【NLP Competition 2022】今年も開催、バズる記事予測コンペ【自然言語処理】
今回のテックブログでは、この秋開催された自然言語処理コンペティションの模様をお届けします。大学生・大学院生を対象とし、今年で5回目となるこのコンペ。様々なバックグラウンドの参加者17名が2日間、競い合いました。
非公開データを使って、よく読まれる記事を予測!
10月15日(土)〜16日(日)の2日間、オンラインにて開催された「NLP Competition for Students -2022 Autumn-」は、朝日新聞社メディア研究開発センターが主催する自然言語処理コンペティションです。朝日新聞社が保有する非公開のデータやコーパス、単語ベクトル等を活用し、Twitterからの流入が多い朝日新聞デジタルの記事(いわゆるバズる記事)を予測し、その精度を競います。上位入賞者にはギフト券が贈られます。

記述課題 1:
上の引用文を2文で要約せよ。

与えられた記録:
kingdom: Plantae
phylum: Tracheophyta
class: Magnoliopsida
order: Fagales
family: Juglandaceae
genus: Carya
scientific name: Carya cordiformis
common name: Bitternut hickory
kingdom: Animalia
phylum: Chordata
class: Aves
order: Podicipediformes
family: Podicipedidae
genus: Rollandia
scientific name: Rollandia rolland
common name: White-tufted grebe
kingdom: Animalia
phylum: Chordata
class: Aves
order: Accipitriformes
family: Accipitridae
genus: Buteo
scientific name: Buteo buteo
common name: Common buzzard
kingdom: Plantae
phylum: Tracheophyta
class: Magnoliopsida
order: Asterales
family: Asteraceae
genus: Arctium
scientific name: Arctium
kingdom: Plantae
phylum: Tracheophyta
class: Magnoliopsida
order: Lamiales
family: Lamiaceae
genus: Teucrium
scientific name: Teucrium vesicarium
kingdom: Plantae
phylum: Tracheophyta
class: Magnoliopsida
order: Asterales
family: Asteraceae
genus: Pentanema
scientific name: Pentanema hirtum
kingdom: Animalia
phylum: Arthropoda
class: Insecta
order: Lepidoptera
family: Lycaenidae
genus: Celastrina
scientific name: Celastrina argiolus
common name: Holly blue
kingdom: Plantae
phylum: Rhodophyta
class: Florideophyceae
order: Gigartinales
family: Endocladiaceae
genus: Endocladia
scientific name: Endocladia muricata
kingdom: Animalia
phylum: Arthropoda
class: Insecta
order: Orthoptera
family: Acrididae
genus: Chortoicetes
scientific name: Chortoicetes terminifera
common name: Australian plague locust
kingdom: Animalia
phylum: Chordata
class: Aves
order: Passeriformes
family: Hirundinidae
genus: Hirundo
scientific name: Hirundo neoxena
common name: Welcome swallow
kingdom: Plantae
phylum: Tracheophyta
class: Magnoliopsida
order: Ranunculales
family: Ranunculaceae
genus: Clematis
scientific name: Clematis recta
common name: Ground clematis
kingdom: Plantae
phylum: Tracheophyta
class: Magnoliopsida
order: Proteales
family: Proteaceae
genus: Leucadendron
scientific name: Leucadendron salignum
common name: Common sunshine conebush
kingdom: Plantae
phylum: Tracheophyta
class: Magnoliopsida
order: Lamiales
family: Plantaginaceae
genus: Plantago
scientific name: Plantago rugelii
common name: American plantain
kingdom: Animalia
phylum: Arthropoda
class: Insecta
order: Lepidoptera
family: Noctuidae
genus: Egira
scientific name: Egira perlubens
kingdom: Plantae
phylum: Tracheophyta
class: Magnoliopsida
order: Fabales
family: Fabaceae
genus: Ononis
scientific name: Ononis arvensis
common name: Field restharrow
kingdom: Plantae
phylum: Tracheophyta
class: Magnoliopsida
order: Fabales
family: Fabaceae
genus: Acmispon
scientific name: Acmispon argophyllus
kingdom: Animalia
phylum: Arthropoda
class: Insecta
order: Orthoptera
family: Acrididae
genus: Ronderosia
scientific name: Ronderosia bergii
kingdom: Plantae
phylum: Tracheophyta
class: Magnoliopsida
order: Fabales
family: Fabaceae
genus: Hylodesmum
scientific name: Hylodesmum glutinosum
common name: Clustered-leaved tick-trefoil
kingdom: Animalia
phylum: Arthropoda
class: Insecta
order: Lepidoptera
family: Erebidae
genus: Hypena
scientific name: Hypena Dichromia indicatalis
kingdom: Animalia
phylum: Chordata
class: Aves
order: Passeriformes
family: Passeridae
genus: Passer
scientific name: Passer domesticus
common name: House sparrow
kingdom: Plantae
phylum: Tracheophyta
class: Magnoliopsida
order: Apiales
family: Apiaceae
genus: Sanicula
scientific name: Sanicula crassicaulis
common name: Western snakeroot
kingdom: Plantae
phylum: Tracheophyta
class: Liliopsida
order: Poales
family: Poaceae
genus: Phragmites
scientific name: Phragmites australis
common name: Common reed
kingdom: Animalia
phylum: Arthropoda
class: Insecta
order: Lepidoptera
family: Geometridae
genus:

記述課題 2:
記録の最初の行から始め、「scientific name: Leucadendron salignum」を含む行で終えて、その範囲（両端を含む）を1行につき1つの文字列とするJSONのリストに変換してください。空行は含めない。

記述解答 1:
「NLP Competition for Students -2022 Autumn-」は朝日新聞社メディア研究開発センターが主催する大学生・大学院生対象の自然言語処理コンペティションで、今年で5回目となり、10月15日から16日の2日間オンラインで開催された。参加者17名は朝日新聞社が保有する非公開のデータなどを活用し、Twitterからの流入が多い朝日新聞デジタルの記事を予測してその精度を競い、上位入賞者にはギフト券が贈られる。

記述解答 2:
[
  "kingdom: Plantae",
  "phylum: Tracheophyta",
  "class: Magnoliopsida",
  "order: Fagales",
  "family: Juglandaceae",
  "genus: Carya",
  "scientific name: Carya cordiformis",
  "common name: Bitternut hickory",
  "kingdom: Animalia",
  "phylum: Chordata",
  "class: Aves",
  "order: Podicipediformes",
  "family: Podicipedidae",
  "genus: Rollandia",
  "scientific name: Rollandia rolland",
  "common name: White-tufted grebe",
  "kingdom: Animalia",
  "phylum: Chordata",
  "class: Aves",
  "order: Accipitriformes",
  "family: Accipitridae",
  "genus: Buteo",
  "scientific name: Buteo buteo",
  "common name: Common buzzard",
  "kingdom: Plantae",
  "phylum: Tracheophyta",
  "class: Magnoliopsida",
  "order: Asterales",
  "family: Asteraceae",
  "genus: Arctium",
  "scientific name: Arctium",
  "kingdom: Plantae",
  "phylum: Tracheophyta",
  "class: Magnoliopsida",
  "order: Lamiales",
  "family: Lamiaceae",
  "genus: Teucrium",
  "scientific name: Teucrium vesicarium",
  "kingdom: Plantae",
  "phylum: Tracheophyta",
  "class: Magnoliopsida",
  "order: Asterales",
  "family: Asteraceae",
  "genus: Pentanema",
  "scientific name: Pentanema hirtum",
  "kingdom: Animalia",
  "phylum: Arthropoda",
  "class: Insecta",
  "order: Lepidoptera",
  "family: Lycaenidae",
  "genus: Celastrina",
  "scientific name: Celastrina argiolus",
  "common name: Holly blue",
  "kingdom: Plantae",
  "phylum: Rhodophyta",
  "class: Florideophyceae",
  "order: Gigartinales",
  "family: Endocladiaceae",
  "genus: Endocladia",
  "scientific name: Endocladia muricata",
  "kingdom: Animalia",
  "phylum: Arthropoda",
  "class: Insecta",
  "order: Orthoptera",
  "family: Acrididae",
  "genus: Chortoicetes",
  "scientific name: Chortoicetes terminifera",
  "common name: Australian plague locust",
  "kingdom: Animalia",
  "phylum: Chordata",
  "class: Aves",
  "order: Passeriformes",
  "family: Hirundinidae",
  "genus: Hirundo",
  "scientific name: Hirundo neoxena",
  "common name: Welcome swallow",
  "kingdom: Plantae",
  "phylum: Tracheophyta",
  "class: Magnoliopsida",
  "order: Ranunculales",
  "family: Ranunculaceae",
  "genus: Clematis",
  "scientific name: Clematis recta",
  "common name: Ground clematis",
  "kingdom: Plantae",
  "phylum: Tracheophyta",
  "class: Magnoliopsida",
  "order: Proteales",
  "family: Proteaceae",
  "genus: Leucadendron",
  "scientific name: Leucadendron salignum"
]